- Work request:
Set down all the lines below, each one exactly as shown.

-------- Study material --------

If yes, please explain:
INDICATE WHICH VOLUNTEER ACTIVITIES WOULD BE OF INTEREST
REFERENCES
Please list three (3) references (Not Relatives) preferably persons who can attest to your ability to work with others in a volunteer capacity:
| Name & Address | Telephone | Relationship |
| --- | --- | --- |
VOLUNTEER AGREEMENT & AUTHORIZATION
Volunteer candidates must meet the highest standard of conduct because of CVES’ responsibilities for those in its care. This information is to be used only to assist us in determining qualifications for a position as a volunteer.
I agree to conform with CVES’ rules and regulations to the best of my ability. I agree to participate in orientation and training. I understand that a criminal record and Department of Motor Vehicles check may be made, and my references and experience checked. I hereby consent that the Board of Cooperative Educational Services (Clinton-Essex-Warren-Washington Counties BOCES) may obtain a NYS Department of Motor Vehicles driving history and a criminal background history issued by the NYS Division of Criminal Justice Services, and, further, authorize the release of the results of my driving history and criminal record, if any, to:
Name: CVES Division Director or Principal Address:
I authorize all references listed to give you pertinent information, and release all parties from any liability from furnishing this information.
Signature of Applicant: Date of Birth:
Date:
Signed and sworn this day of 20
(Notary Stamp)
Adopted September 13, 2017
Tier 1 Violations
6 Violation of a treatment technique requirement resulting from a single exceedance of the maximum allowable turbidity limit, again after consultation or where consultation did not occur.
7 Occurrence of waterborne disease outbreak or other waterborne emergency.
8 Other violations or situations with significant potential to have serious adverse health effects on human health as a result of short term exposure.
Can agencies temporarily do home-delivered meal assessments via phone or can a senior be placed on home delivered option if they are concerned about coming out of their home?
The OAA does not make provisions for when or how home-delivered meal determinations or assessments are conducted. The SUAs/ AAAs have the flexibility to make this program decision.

--------

- Task answer:
If yes, please explain:
INDICATE WHICH VOLUNTEER ACTIVITIES WOULD BE OF INTEREST
REFERENCES
Please list three (3) references (Not Relatives) preferably persons who can attest to your ability to work with others in a volunteer capacity:
| Name & Address | Telephone | Relationship |
| --- | --- | --- |
VOLUNTEER AGREEMENT & AUTHORIZATION
Volunteer candidates must meet the highest standard of conduct because of CVES’ responsibilities for those in its care. This information is to be used only to assist us in determining qualifications for a position as a volunteer.
I agree to conform with CVES’ rules and regulations to the best of my ability. I agree to participate in orientation and training. I understand that a criminal record and Department of Motor Vehicles check may be made, and my references and experience checked. I hereby consent that the Board of Cooperative Educational Services (Clinton-Essex-Warren-Washington Counties BOCES) may obtain a NYS Department of Motor Vehicles driving history and a criminal background history issued by the NYS Division of Criminal Justice Services, and, further, authorize the release of the results of my driving history and criminal record, if any, to:
Name: CVES Division Director or Principal Address:
I authorize all references listed to give you pertinent information, and release all parties from any liability from furnishing this information.
Signature of Applicant: Date of Birth:
Date:
Signed and sworn this day of 20
(Notary Stamp)
Adopted September 13, 2017
Tier 1 Violations
6 Violation of a treatment technique requirement resulting from a single exceedance of the maximum allowable turbidity limit, again after consultation or where consultation did not occur.
7 Occurrence of waterborne disease outbreak or other waterborne emergency.
8 Other violations or situations with significant potential to have serious adverse health effects on human health as a result of short term exposure.
Can agencies temporarily do home-delivered meal assessments via phone or can a senior be placed on home delivered option if they are concerned about coming out of their home?
The OAA does not make provisions for when or how home-delivered meal determinations or assessments are conducted. The SUAs/ AAAs have the flexibility to make this program decision.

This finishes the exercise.